Take the data below and extract the lines from the one with "- Must include" to the one with "(no usage context)", inclusive, exactly as written.

Stored records:
- - -

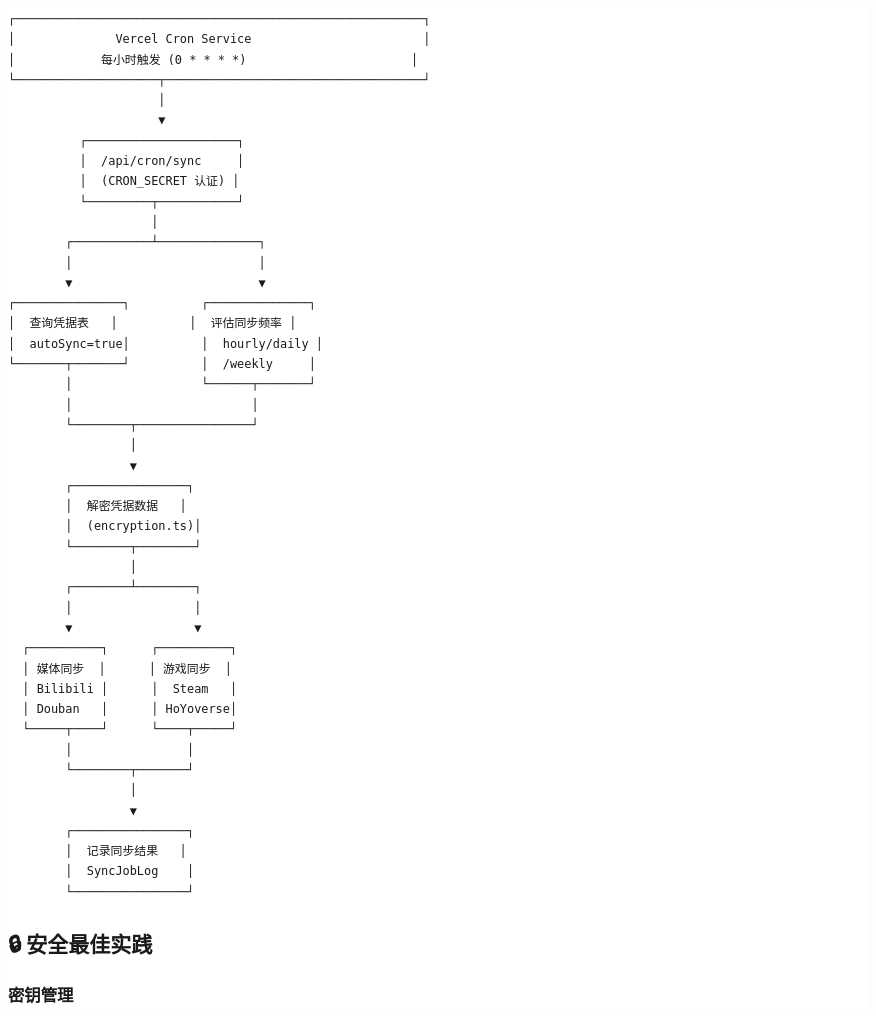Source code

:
 ```
┌─────────────────────────────────────────────────────────┐
│              Vercel Cron Service                        │
│            每小时触发 (0 * * * *)                       │
└────────────────────┬────────────────────────────────────┘
                     │
                     ▼
          ┌─────────────────────┐
          │  /api/cron/sync     │
          │  (CRON_SECRET 认证) │
          └─────────┬───────────┘
                    │
        ┌───────────┴──────────────┐
        │                          │
        ▼                          ▼
┌───────────────┐          ┌──────────────┐
│  查询凭据表   │          │  评估同步频率 │
│  autoSync=true│          │  hourly/daily │
└───────┬───────┘          │  /weekly     │
        │                  └──────┬───────┘
        │                         │
        └────────┬────────────────┘
                 │
                 ▼
        ┌────────────────┐
        │  解密凭据数据   │
        │  (encryption.ts)│
        └────────┬────────┘
                 │
        ┌────────┴────────┐
        │                 │
        ▼                 ▼
  ┌──────────┐      ┌──────────┐
  │ 媒体同步  │      │ 游戏同步  │
  │ Bilibili │      │  Steam   │
  │ Douban   │      │ HoYoverse│
  └─────┬────┘      └────┬─────┘
        │                │
        └────────┬───────┘
                 │
                 ▼
        ┌────────────────┐
        │  记录同步结果   │
        │  SyncJobLog    │
        └────────────────┘
```

## 🔒 安全最佳实践

### 密钥管理

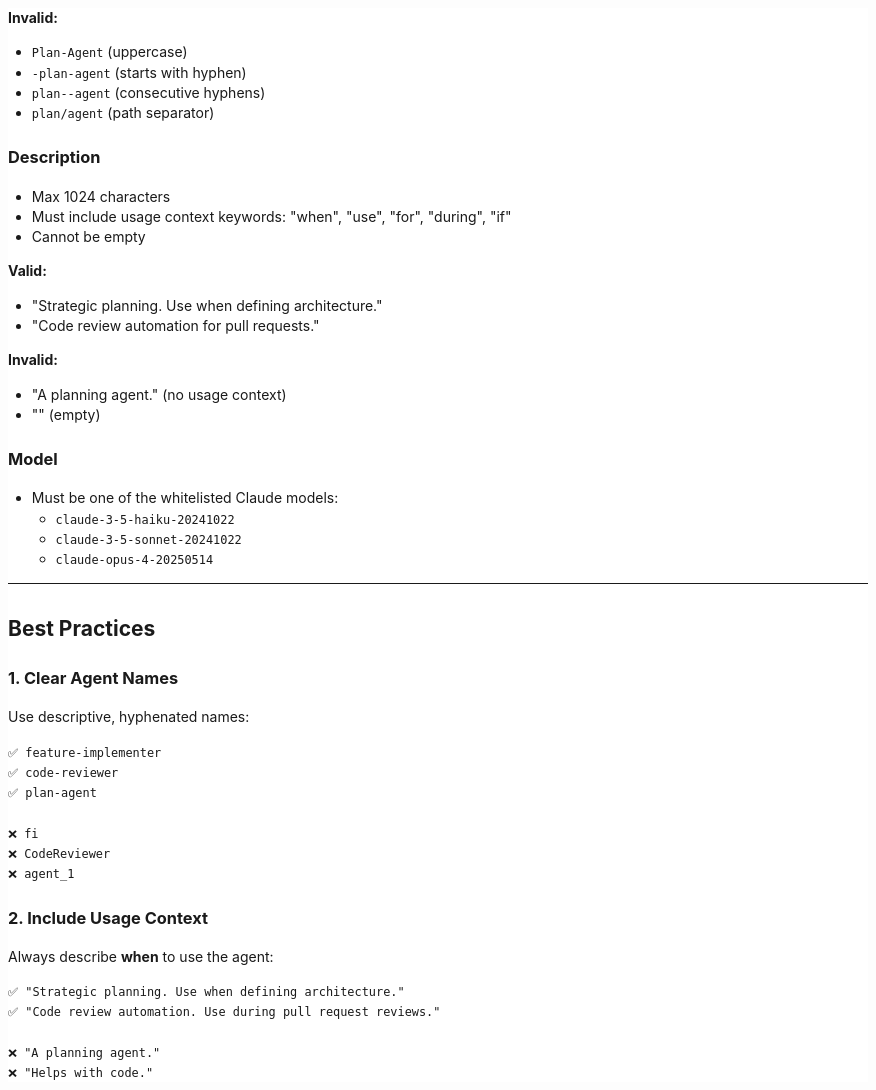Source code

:**Invalid:**
- `Plan-Agent` (uppercase)
- `-plan-agent` (starts with hyphen)
- `plan--agent` (consecutive hyphens)
- `plan/agent` (path separator)

### Description

- Max 1024 characters
- Must include usage context keywords: "when", "use", "for", "during", "if"
- Cannot be empty

**Valid:**
- "Strategic planning. Use when defining architecture."
- "Code review automation for pull requests."

**Invalid:**
- "A planning agent." (no usage context)
- "" (empty)

### Model

- Must be one of the whitelisted Claude models:
  - `claude-3-5-haiku-20241022`
  - `claude-3-5-sonnet-20241022`
  - `claude-opus-4-20250514`

---

## Best Practices

### 1. Clear Agent Names

Use descriptive, hyphenated names:
```
✅ feature-implementer
✅ code-reviewer
✅ plan-agent

❌ fi
❌ CodeReviewer
❌ agent_1
```

### 2. Include Usage Context

Always describe **when** to use the agent:
```
✅ "Strategic planning. Use when defining architecture."
✅ "Code review automation. Use during pull request reviews."

❌ "A planning agent."
❌ "Helps with code."
```
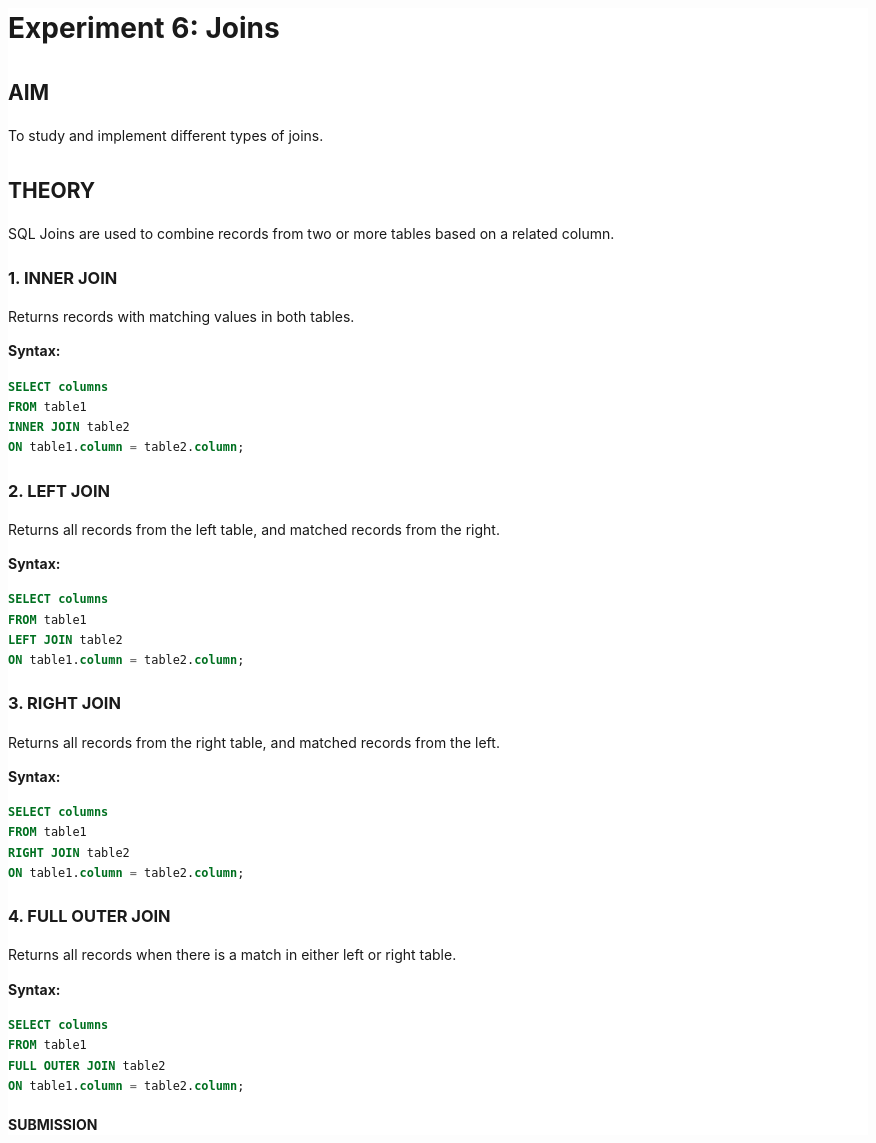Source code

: # Experiment 6: Joins

## AIM
To study and implement different types of joins.

## THEORY

SQL Joins are used to combine records from two or more tables based on a related column.

### 1. INNER JOIN
Returns records with matching values in both tables.

**Syntax:**
```sql
SELECT columns
FROM table1
INNER JOIN table2
ON table1.column = table2.column;
```

### 2. LEFT JOIN
Returns all records from the left table, and matched records from the right.

**Syntax:**

```sql
SELECT columns
FROM table1
LEFT JOIN table2
ON table1.column = table2.column;
```
### 3. RIGHT JOIN
Returns all records from the right table, and matched records from the left.

**Syntax:**

```sql
SELECT columns
FROM table1
RIGHT JOIN table2
ON table1.column = table2.column;
```
### 4. FULL OUTER JOIN
Returns all records when there is a match in either left or right table.

**Syntax:**

```sql
SELECT columns
FROM table1
FULL OUTER JOIN table2
ON table1.column = table2.column;
```
#### SUBMISSION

- - -

Exercise response:
- Must include usage context keywords: "when", "use", "for", "during", "if"
- Cannot be empty

**Valid:**
- "Strategic planning. Use when defining architecture."
- "Code review automation for pull requests."

**Invalid:**
- "A planning agent." (no usage context)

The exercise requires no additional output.